WHAT YOU WILL DO. Give the records back exactly as written, but without the images.

═════ SUPPLIED RECORDS

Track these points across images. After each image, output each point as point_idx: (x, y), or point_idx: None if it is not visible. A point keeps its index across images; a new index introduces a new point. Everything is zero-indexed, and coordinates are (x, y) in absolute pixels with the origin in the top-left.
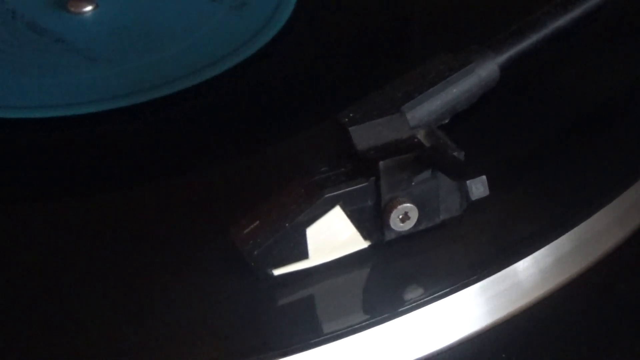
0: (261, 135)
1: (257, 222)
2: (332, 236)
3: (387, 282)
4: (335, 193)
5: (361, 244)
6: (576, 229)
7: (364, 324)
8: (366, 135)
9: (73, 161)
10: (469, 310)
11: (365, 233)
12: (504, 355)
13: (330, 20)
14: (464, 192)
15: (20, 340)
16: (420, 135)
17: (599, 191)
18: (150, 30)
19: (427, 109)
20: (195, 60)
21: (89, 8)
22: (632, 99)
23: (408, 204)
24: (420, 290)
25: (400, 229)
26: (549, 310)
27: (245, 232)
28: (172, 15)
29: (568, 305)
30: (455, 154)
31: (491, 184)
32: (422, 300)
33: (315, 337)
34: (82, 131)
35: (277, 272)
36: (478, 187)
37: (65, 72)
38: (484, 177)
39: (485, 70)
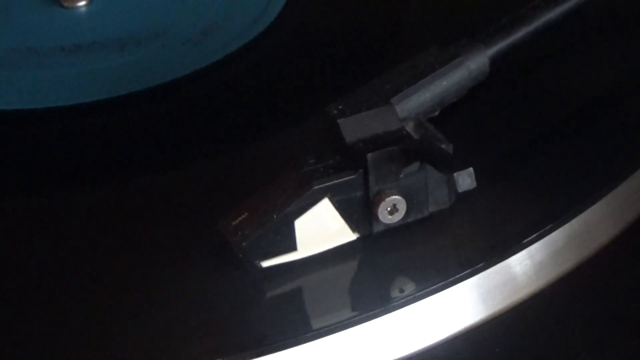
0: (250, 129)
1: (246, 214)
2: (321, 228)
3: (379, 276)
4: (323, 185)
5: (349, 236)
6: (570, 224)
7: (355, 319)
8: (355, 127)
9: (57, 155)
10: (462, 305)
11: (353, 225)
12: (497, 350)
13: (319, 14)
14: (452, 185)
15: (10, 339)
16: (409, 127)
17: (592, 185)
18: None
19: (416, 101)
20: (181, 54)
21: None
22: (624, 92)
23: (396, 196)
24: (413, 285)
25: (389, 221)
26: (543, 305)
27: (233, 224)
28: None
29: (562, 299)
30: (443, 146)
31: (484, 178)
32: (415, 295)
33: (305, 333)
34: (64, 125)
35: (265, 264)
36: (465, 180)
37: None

══════════

SOLUTION FOR THIS EXERCISE.
Track these points across images. After each image, output each point as point_idx: (x, y), or point_idx: None if it is not visible. A point keeps its index across images; a new index introduces a new point. Everything is zero-indexed, and coordinates are (x, y) in absolute pixels with the origin in the top-left.
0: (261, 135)
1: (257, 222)
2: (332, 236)
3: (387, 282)
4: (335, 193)
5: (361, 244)
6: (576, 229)
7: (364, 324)
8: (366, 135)
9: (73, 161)
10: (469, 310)
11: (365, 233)
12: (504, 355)
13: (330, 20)
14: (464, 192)
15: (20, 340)
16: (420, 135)
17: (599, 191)
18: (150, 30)
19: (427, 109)
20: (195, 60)
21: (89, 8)
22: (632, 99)
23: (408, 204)
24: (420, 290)
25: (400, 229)
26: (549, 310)
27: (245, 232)
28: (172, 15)
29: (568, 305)
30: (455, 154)
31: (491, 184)
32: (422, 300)
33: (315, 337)
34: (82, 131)
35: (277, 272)
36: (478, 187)
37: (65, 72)
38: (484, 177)
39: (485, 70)
0: (250, 129)
1: (246, 214)
2: (321, 228)
3: (379, 276)
4: (323, 185)
5: (349, 236)
6: (570, 224)
7: (355, 319)
8: (355, 127)
9: (57, 155)
10: (462, 305)
11: (353, 225)
12: (497, 350)
13: (319, 14)
14: (452, 185)
15: (10, 339)
16: (409, 127)
17: (592, 185)
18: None
19: (416, 101)
20: (181, 54)
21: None
22: (624, 92)
23: (396, 196)
24: (413, 285)
25: (389, 221)
26: (543, 305)
27: (233, 224)
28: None
29: (562, 299)
30: (443, 146)
31: (484, 178)
32: (415, 295)
33: (305, 333)
34: (64, 125)
35: (265, 264)
36: (465, 180)
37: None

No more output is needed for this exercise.